Fathan Rangkuti08 Nov 2016, 14:00 WIB
Diperbarui 08 Nov 2016, 14:00 WIB
[Bintang] Ramdan Alamsyah

Fimela.com, Jakarta Orasi yang sempat dilontarkan musisi Ahmad Dhani saat turut serta dalam demonstrasi menuntut tindakan hukum pada Gubernur DKI Jakarta, Basuki Tjahaja Purnama, berbuntut panjang. Atas pernyataannya dalam aksi yang digelar pada 4 November 2016 lalu, Dhani secara resmi dilaporkan ke pihak kepolisian atas tuduhan melakukan penghinaan atas Presiden Jokowi. Atas hal tersebut, pihak Ahmad angkat bicara.

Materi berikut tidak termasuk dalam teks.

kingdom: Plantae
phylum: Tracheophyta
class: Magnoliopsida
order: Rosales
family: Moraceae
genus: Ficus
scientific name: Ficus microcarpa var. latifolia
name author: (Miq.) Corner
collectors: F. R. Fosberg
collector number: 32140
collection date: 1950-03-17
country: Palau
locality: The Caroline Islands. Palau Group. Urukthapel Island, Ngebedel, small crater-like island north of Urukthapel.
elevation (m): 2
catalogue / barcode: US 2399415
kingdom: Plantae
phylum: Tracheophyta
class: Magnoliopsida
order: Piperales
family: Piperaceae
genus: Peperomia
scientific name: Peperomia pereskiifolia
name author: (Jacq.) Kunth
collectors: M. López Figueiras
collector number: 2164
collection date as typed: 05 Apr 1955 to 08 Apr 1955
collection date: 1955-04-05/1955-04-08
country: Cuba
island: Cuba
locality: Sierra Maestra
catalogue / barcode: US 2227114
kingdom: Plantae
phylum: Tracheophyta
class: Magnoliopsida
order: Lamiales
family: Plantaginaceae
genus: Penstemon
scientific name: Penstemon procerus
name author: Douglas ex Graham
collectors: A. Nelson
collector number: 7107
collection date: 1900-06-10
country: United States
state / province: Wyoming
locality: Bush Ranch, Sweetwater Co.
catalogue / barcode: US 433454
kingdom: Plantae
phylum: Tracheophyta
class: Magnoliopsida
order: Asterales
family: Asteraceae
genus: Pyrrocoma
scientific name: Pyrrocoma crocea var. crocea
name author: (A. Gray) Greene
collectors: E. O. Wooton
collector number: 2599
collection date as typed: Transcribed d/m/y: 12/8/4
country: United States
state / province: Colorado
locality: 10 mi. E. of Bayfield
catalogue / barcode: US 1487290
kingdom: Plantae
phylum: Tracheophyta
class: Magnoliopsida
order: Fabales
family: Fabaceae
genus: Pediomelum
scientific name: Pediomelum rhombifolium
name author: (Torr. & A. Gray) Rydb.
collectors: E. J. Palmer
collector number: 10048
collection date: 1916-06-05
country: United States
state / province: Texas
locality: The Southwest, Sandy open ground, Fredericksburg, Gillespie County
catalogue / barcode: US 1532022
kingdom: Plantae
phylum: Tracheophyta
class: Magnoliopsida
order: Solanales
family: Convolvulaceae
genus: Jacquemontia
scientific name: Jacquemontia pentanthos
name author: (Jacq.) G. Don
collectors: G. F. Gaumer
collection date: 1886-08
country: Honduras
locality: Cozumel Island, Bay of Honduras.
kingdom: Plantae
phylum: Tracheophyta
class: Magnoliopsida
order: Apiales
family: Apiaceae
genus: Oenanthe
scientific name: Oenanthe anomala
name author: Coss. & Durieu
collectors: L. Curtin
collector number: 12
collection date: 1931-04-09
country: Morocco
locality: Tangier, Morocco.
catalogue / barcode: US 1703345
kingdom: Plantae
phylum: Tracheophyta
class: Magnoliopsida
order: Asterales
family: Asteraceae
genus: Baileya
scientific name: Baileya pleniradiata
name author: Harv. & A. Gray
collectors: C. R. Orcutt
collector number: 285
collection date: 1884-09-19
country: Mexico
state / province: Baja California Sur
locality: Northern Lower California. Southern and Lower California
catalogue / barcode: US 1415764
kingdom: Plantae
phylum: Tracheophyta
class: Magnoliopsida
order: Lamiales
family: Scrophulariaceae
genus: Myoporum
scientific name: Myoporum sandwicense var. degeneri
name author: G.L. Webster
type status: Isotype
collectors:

Kuasa hukum  Ahmad Dhani, Ramdan Alamsyah, saat jumpa pers (Nurwahyunan/bintang.com)

Ramdan Alamsyah, selaku kuasa hukum Ahmad Dhani mengatakan jika video orasi Ahmad Dhani saat ikut demonstrasi merupakan hasil editan. Dalam video yang menjadi viral, Ramdan menilai ada kalimat Dhani yang dipotong sehingga mengubah makna kalimatnya.

"Ada yang dipenggal (bagian video), dan mengubah makna daripada fakta video yang sebenarnya. Ahmad Dhani bilang 'ingin saya katakan anjing, tapi tidak boleh. Kemudian, 'ingin saya katakan babi, tapi tidak boleh'. Ingin saya katakan presidennya anjing, tapi tidak boleh', jadi Ahmad Dhani bilang hal tersebut tidak boleh dilakukan," ungkap Ramdan Alamsyah, Senin (7/11/2016).

Lebih lanjut, dalam keterangannya, Ramdan juga mengatakan dalam orasinya, Ahmad Dhani tidak pernah mengatakan Joko Widodo. Maka dari itu, Ahmad Dhani pun merasa difitnah oleh sebuah akun di Facebook atas nama Indra Tan yang secara jelas mengatakan jika Ahmad Dhani melakukan penghinaan terhadap Presiden Joko Widodo.

"Kita temukan di FB seseorang bernama Indra Tan, yang menyebarkan tulisan bernada provokatif cenderung fitnah pada Ahmad Dhani. Tulisan dia tidak sesuai dengan isi konten dari video. Tidak ada satu kata 'Jokowi' yang terucap oleh Ahmad Dhani. Makanya klien kami merasa terfitnah dan kami yakini ucapan AD (Ahmad Dhani) saat orasi tidak sama sekali bertujuan untuk menistakan siapapun," tambah Ramdan Alamsyah.